> [Exercise objective]
Substitute "Write out" for "Transcribe" throughout the lines from the start through the line holding "गोरक्षनाथानें", inclusive, and give those lines again with nothing else changed.

- - -

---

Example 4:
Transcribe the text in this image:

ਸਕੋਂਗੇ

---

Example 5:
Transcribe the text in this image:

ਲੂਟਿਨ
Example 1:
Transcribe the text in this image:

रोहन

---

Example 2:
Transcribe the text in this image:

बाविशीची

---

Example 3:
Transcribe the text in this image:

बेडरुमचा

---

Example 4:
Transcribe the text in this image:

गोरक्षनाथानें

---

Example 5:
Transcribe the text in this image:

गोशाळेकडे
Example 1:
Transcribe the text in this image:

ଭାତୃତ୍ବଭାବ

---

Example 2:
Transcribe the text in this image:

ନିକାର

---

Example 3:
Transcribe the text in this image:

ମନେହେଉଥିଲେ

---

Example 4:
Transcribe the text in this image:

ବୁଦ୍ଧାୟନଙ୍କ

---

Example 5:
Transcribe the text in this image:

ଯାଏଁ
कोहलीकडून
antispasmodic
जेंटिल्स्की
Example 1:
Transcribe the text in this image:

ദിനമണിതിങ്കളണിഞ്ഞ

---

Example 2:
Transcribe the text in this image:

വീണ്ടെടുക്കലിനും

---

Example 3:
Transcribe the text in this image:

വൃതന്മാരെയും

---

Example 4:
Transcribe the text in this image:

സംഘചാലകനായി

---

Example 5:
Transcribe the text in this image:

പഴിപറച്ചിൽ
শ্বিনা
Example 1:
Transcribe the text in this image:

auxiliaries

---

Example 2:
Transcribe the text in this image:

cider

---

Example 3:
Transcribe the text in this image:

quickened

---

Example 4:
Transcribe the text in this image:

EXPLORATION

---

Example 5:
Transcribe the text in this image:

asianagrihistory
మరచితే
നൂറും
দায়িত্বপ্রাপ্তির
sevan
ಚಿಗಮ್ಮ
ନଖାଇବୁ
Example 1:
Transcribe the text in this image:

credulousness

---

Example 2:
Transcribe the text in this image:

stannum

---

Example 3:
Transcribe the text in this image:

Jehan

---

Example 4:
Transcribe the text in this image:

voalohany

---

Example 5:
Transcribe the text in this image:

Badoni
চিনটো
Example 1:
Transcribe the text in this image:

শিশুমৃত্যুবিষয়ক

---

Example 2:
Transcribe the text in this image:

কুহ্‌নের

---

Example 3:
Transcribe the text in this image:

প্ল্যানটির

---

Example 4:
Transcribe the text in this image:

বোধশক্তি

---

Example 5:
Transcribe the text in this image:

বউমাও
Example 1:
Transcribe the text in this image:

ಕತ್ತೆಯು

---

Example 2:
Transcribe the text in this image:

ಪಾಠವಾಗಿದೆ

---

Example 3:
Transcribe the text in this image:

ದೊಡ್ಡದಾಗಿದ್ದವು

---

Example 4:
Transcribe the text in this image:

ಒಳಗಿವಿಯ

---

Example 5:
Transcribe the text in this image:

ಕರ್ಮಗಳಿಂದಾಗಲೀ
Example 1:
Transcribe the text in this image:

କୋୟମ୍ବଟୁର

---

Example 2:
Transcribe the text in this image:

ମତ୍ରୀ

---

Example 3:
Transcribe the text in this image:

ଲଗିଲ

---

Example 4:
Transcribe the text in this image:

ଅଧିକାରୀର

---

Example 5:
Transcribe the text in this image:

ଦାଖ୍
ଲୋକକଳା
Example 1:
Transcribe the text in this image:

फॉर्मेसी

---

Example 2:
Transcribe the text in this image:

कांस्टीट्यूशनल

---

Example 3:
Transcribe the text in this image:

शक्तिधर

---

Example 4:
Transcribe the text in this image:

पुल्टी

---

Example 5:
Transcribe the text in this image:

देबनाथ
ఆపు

- - -

> [Answer to the task]
---

Example 4:
Write out the text in this image:

ਸਕੋਂਗੇ

---

Example 5:
Write out the text in this image:

ਲੂਟਿਨ
Example 1:
Write out the text in this image:

रोहन

---

Example 2:
Write out the text in this image:

बाविशीची

---

Example 3:
Write out the text in this image:

बेडरुमचा

---

Example 4:
Write out the text in this image:

गोरक्षनाथानें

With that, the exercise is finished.